Proof of Theorem 44 (Interpolation)

We will assume Theorem 43 and prove Theorem 44.

Let us first prove the existence of such a polynomial (later we will show that it is unique), given the points $(x_i, y_i)$ for all $i \in [d+1]$ where $x_i$ are distinct. Let us solve an easier problem first. When $y_2 = y_3 = \ldots = y_{d+1} = 0$ , it is easy to construct such a polynomial $f$ : We know that $x_2,\ldots, x_{d+1}$ should be the $d$ roots, so the polynomial should look something like (see a formal proof of this in Exercise 121),

$f(x) = c(x-x_2)(x-x_3)\cdots (x- x_{d+1})$

for some constant $c$ , which is easy to figure out. By plugging in $y_1 = f(x_1) = c \cdot (\prod_{j=2}^{d+1} (x_1-x_j))$ . This gives us the value of $c$ and therefore

$f(x) = \frac{y_1 \cdot \prod_{j\neq 1} (x-x_j)}{\prod_{j\neq 1} (x_1 - x_j)}$

Now, for all $i \in [d+1]$ , we define the Lagrange basis function as

$L_i(x) = \prod_{j: j \neq i}\frac{x-x_j}{x_i - x_j}$

Exercise 120

Prove: $L_i(x_i) = 1$ , and for all $j \neq i$ , we have $L_i(x_j) = 0$ .

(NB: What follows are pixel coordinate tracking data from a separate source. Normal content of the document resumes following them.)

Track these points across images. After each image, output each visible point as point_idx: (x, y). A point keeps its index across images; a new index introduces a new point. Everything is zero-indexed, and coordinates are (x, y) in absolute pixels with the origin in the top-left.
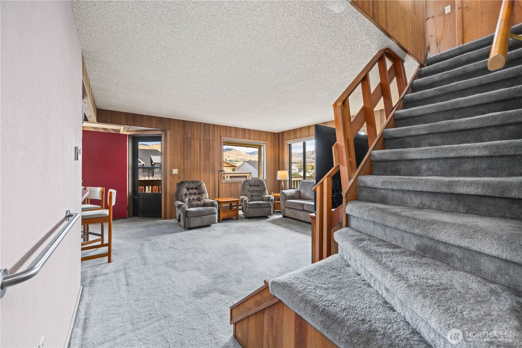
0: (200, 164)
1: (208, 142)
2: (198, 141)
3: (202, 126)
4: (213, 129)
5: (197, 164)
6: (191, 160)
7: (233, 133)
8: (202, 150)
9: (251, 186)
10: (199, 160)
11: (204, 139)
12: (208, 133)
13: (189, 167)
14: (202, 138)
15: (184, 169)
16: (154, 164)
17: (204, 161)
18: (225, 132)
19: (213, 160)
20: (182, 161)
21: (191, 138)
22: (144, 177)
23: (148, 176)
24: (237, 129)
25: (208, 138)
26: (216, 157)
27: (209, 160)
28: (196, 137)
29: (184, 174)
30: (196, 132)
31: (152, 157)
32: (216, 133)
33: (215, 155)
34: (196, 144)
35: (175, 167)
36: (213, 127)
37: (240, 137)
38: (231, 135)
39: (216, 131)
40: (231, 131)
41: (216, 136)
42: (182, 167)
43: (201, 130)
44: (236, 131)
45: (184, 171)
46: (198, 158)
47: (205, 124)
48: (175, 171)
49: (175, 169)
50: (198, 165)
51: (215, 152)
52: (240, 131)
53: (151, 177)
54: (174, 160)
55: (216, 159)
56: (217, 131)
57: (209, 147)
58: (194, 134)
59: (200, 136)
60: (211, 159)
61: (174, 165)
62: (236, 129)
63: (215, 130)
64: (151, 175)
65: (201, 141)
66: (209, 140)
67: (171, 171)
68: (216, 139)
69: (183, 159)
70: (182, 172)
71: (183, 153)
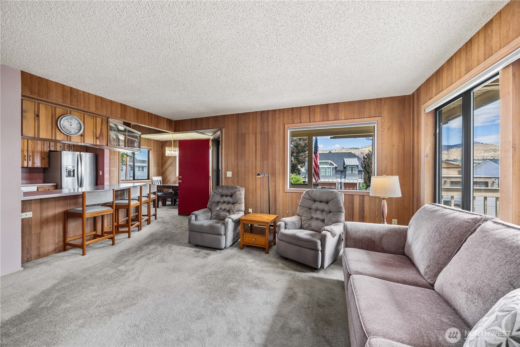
0: (256, 165)
1: (267, 136)
2: (254, 135)
3: (259, 117)
4: (273, 116)
5: (252, 165)
6: (245, 160)
7: (305, 116)
8: (259, 147)
9: (315, 201)
10: (254, 159)
11: (261, 133)
12: (266, 124)
13: (243, 169)
14: (258, 131)
15: (238, 171)
16: (346, 166)
17: (261, 160)
18: (290, 118)
19: (274, 159)
20: (236, 161)
21: (245, 134)
22: (336, 179)
23: (341, 178)
24: (311, 109)
25: (266, 130)
26: (277, 155)
27: (268, 160)
28: (251, 131)
29: (238, 177)
30: (251, 125)
31: (345, 160)
32: (277, 121)
33: (276, 153)
34: (250, 141)
35: (229, 169)
36: (273, 114)
37: (316, 120)
38: (300, 119)
39: (277, 119)
40: (301, 113)
41: (277, 126)
42: (236, 169)
43: (257, 122)
44: (309, 112)
45: (238, 174)
46: (254, 158)
47: (262, 112)
48: (229, 174)
49: (229, 171)
50: (254, 166)
51: (275, 149)
52: (318, 110)
53: (344, 179)
54: (228, 161)
55: (277, 158)
56: (279, 118)
57: (268, 142)
58: (249, 128)
59: (256, 128)
60: (270, 158)
61: (228, 166)
62: (309, 108)
63: (275, 118)
64: (343, 177)
65: (257, 135)
66: (268, 132)
67: (226, 174)
68: (277, 130)
69: (237, 160)
70: (236, 175)
71: (237, 152)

Therefore, is simple to verify that

$f(x) = \sum_{i \in [d+1]} y_i L_i(x)$

is a degree- $d$ polynomial and satisfies $f(x_i) = y_i$ for all $i \in [d+1]$ .

Next, we argue that such a polynomial is unique. Assume for the sake of contradiction that there exists another polynomial of degree $d$ , called $g(x)$ such that $g(x_i) = y_i$ for all $i \in [d+1]$ . Assume that $g$ and $f$ are different. Consider the polynomial $r(x) = g(x) - f(x)$ . Notice that

$(\forall i \in [d+1])\ r(x_i) = y_i - y_i = 0$

This implies that polynomial $r$ (which has degree at most $d$ ) has $(d+1)$ distinct roots, a contradiction to Theorem 43.